Voting in the National Assembly elections went off relatively peacefully this weekend.
I am tempted not to say anything about the election itself, and to focus (as per usual) on issues that are never mentioned or addressed by politicians in their campaigns or in office. Notably, consolidation and cost-cutting in our over-expensive, over-burdensome administrative structure (as sketched out in this, and many other prior blog post) will simply not happen. Fundamental reform of the Nigerian Police Force (argued for in this, and many other prior blog posts) will not happen either.
Besides, there is no point saying anything when results are not final. Not just the results for the National Assembly, but all results. Only then can you say what patterns have been revealed.
So far the only "pattern" (if it holds out) established is that the Action Congress of Nigeria (ACN) has become the new AD/UPN/AG-type party that controls the Yoruba-majority states. I suppose this is good news for the All Progressives Grand Alliance (APGA) and the Congress for Progressive Change (CPC) which each seemed to be aiming (despite rhetoric to the contrary) to take the NCNC/NPP and NPC spots for the Igbo-majority and Hausa-majority states respectively. I don't know what that means for the Peoples Democratic Party, heirs to the NPN/SDP/NRC "gather all the Big Men together under one tent" strategy, nor am I sure what that means for the prospects of pan-Nigerian political parties (as opposed to regional outfits). All I can say is if the All Nigerian Peoples Party (ANPP) is wiped out in Kano by the CPC (likely) but holds on to Borno and Yobe, they would have metamorphosed from a new NPC into a new version of the late Waziri Ibrahim's GNPP.
Is it me, or do we just go around in circles, coming back to the same place we started rather than moving forward to something different .... something better?

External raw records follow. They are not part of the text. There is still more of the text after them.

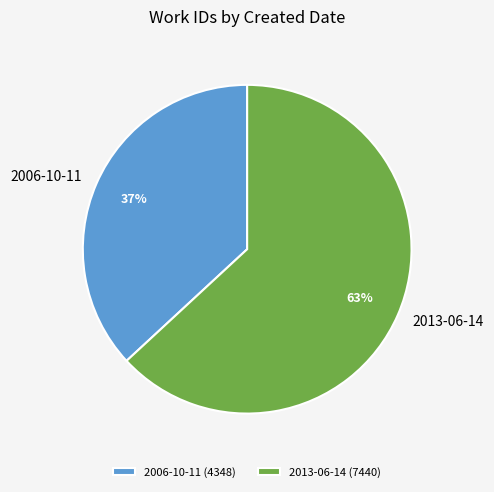

What percentage is the 2013-06-14 slice, to the nearest percent?

63%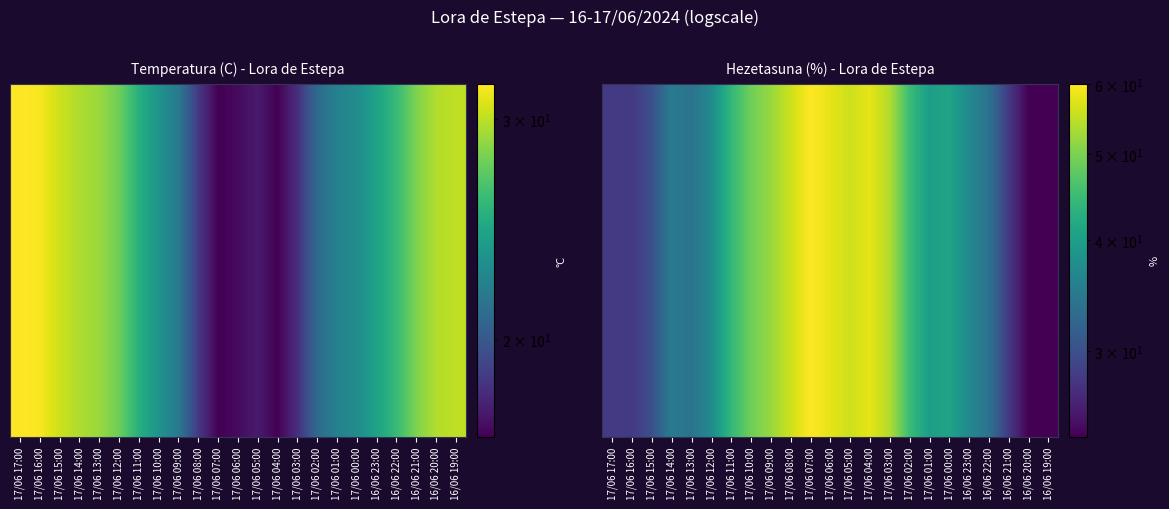

What value does the data have at 17/06 17:00?

28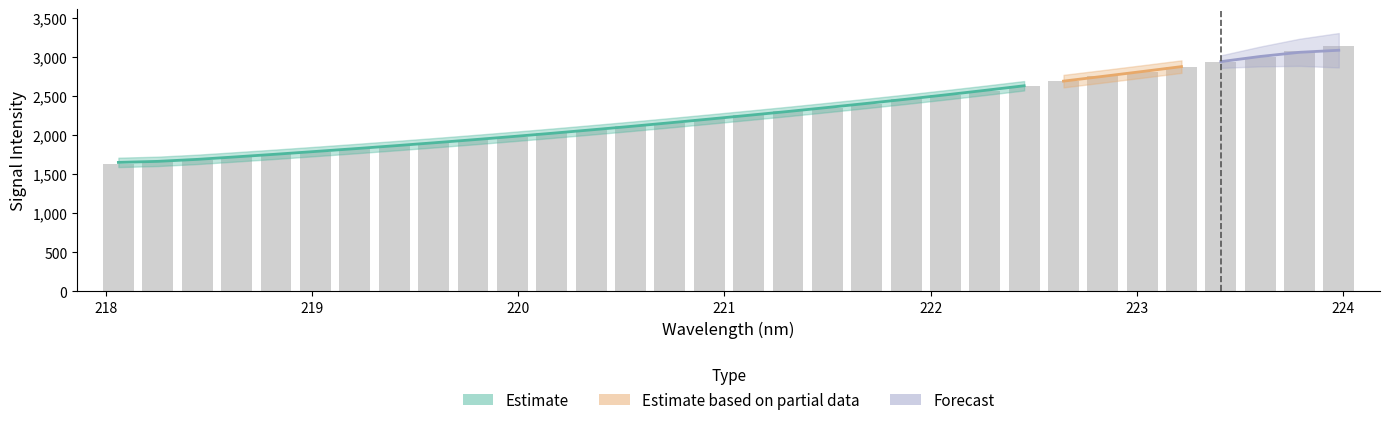

Reading left to right, list all the values displayed in this chart.

1625.6	1656.0	1685.3	1721.8	1752.9	1788.4	1823.5	1861.0	1899.6	1937.5	1978.8	2019.3	2064.6	2109.4	2155.2	2200.4	2251.3	2301.7	2350.8	2399.9	2455.1	2512.1	2568.8	2628.7	2688.2	2750.2	2809.5	2872.2	2937.8	3002.9	3069.2	3138.8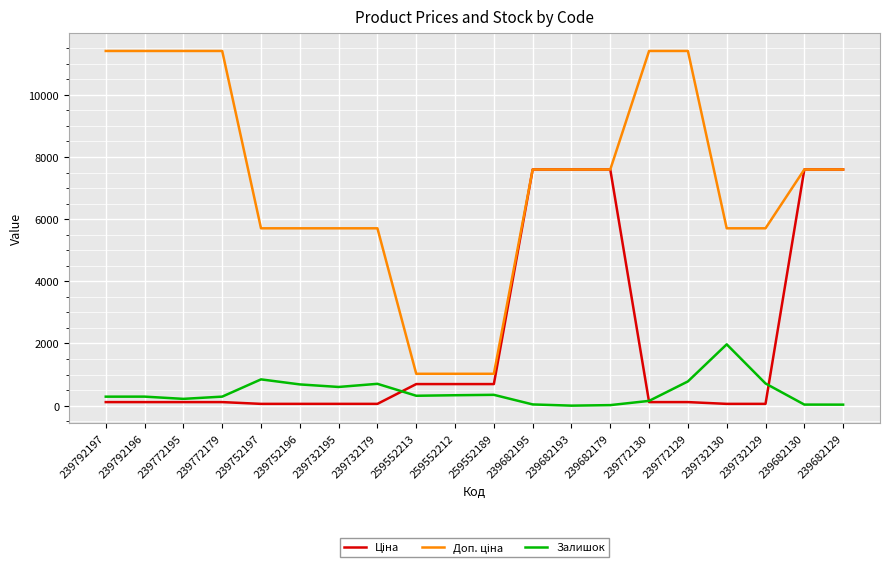

What is the maximum value shown in the chart?

11410.0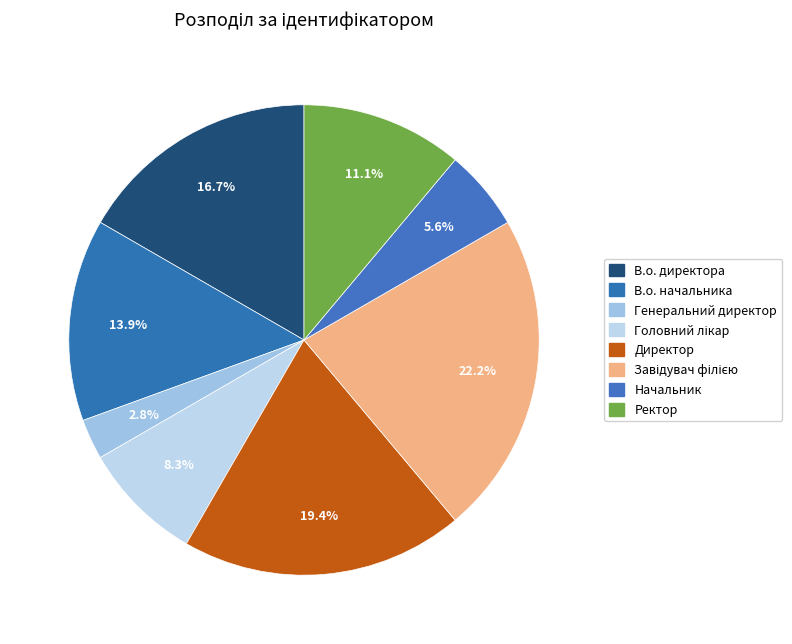

Which has a higher value, В.о. начальника or Генеральний директор?

В.о. начальника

Another interesting trend is some of the early victories by opposition parties over the PDP have involved former members of the PDP running on opposition party tickets after failing to win the PDP ticket. Prominent among these early winners is George Akume, who was an 8-year PDP governor of Benue State, and is now a newly re-elected ACN senator (having only recently decamped to the ACN).
In the fluid world of Nigerian politics where men hop from party to party depending on short-term Realpolitik, it is hard to conclude that the victory of any one party in a specific election means anything different from the victory of a rival party in that same poll.